Consider this simple Juttle:
emit
| put apple='fuji'
| put fruit = apple
| view text
The left-hand side (LHS) of this put expression is expressing "I want to set the contents of the field called fruit to… ." This is an example of what we call field referencing.
We could have written the above instead as:
emit
| put apple = 'fuji'
| put *'fruit' = *'apple'
| view text
In this case, 'fruit' is actually a string literal, and the *
operator
tells Juttle to affect the contents of a field with the name shown in
that string.
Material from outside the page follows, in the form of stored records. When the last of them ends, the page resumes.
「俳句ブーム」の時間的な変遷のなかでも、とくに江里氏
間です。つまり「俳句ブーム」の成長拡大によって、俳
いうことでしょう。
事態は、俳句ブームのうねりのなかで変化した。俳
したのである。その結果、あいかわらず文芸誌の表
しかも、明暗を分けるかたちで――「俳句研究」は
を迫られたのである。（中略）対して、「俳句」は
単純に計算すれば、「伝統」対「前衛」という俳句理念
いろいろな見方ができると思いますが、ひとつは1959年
Similarly 'apple' is also a string literal and the *
operator tells Juttle to read from the specified field.
Alternatively, we could have omitted the quotes and written it as:
emit
| put apple = 'fuji'
| put #fruit = #apple
| view text
The #
operator functions similarly to the *
operator except that what follows is an identifier and not a quoted string.
However, Juttle recognizes that the LHS of a put expression
always becomes a field reference, and so a bare identifier such as fruit
that doesn't match a const or var that is in scope is assumed to be a field
dereference and is always treated the same as if we'd typed the explicit *'fruit'
or #fruit.
The use of explicit field referencing operators becomes apparent when there is a const or var with the same name as a field in scope:
const apple='gala';
emit -limit 2
| put apple='fuji'
| (
put fruit='apple' | view text; // fruit will be set to 'apple'
put fruit=apple | view text; // fruit will be set to 'gala'
put fruit=*'apple' | view text; // fruit will be set to 'fuji'
put fruit=#apple | view text; // fruit will be set to 'fuji'
)
The rules above apply to the LHS of put, reduce, and filter expressions and the RHS of put and filter expressions.
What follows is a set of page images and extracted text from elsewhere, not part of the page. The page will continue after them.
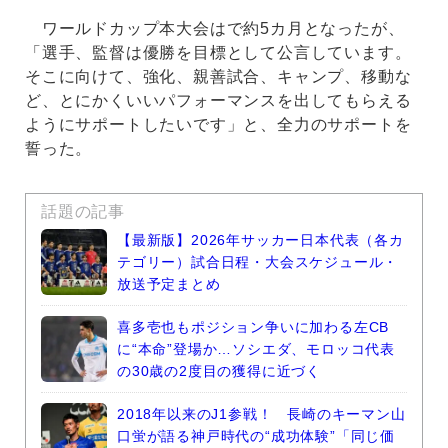
ワールドカップ本大会はで約5カ月となったが、
「選手、監督は優勝を目標として公言しています。
そこに向けて、強化、親善試合、キャンプ、移動な
ど、とにかくいいパフォーマンスを出してもらえる
ようにサポートしたいです」と、全力のサポートを
誓った。
話題の記事
【最新版】2026年サッカー日本代表（各カ
テゴリー）試合日程・大会スケジュール・
放送予定まとめ
喜多壱也もポジション争いに加わる左CB
に“本命”登場か…ソシエダ、モロッコ代表
の30歳の2度目の獲得に近づく
2018年以来のJ1参戦！ 長崎のキーマン山
口蛍が語る神戸時代の“成功体験”「同じ価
There can be other cases where explicit field referencing is
necessary. The first is within
subgraphs
that take field names as parameters. In this case, what's being passed
in as a parameter is just a string that is the name of the field, so the *
operator allows access to the field of that name.
sub cp(to, from) { put *to = *from }
emit | put apple = 'fuji' | cp -to "fruit" -from "apple" | view text
Another place is when the "update" function of a reducer needs to access the contents of a field.
A handy side-effect of the explicit field referencing is that it can allow us to work with fields whose names would not be legal as bare identifiers.
emit
| put *':) my favorite!' = 'honeycrisp'
| view text
To summarize, this is how field referencing works in Juttle:
- On the LHS of put, reduce, and filter expressions, a bare identifier
x is treated the same as the explicit
*'x'
or #x unless a variablex
is in scope. - On the RHS of put and filter expressions, a bare identifier x is
treated the same as the explicit
*'x'
, unless a const/variable named x is in scope, in which case the contents of const/variable x is used. - Inside a subgraph, or reducer "update" function, the
*
operator refers to the value of the field whose name follows the*
operator, on the current point. - The
*
operator can be used with any string (literal, const, variable), which allows reference to a field name that would be invalid as a bare identifier.
Fields with Object or Array Values
The syntax for referencing fields inside objects and arrays is still under development.
Handling of these fields by adapters is still under development.
A point can have a field whose value is an array or an object. The following juttle will emit such point:
emit
| put object = { index: count() }
| put array = [ count() ]
| view text
You can work with these fields just like you would with the ones containing
a string or a number - all Juttle procs like put
, join
, reduce
and uniq
can handle them. For example:
emit -from Date.new(0) -limit 5
| put foo = count() - 1
| put obj = { i: foo + foo % 2 }
| uniq obj
| view text
will create six points with an object field, then output only those that have not appeared before in the stream, and
emit -from Date.new(0) -limit 3
| put o = { i: count() % 2 }
| put value = 4 - count()
| reduce sum(value) by o
| view text
groups the points by a field o
containing an object, then sums over the value
.
Time Field
The field named time
is treated specially in the Juttle language as it is the field that is used by various processors to order points and group them into appropriate time intervals.
The time field must be a Moment (see data types that represents the time at which the event occurred. Successive points in the same stream must have time values that are monotonically increasing.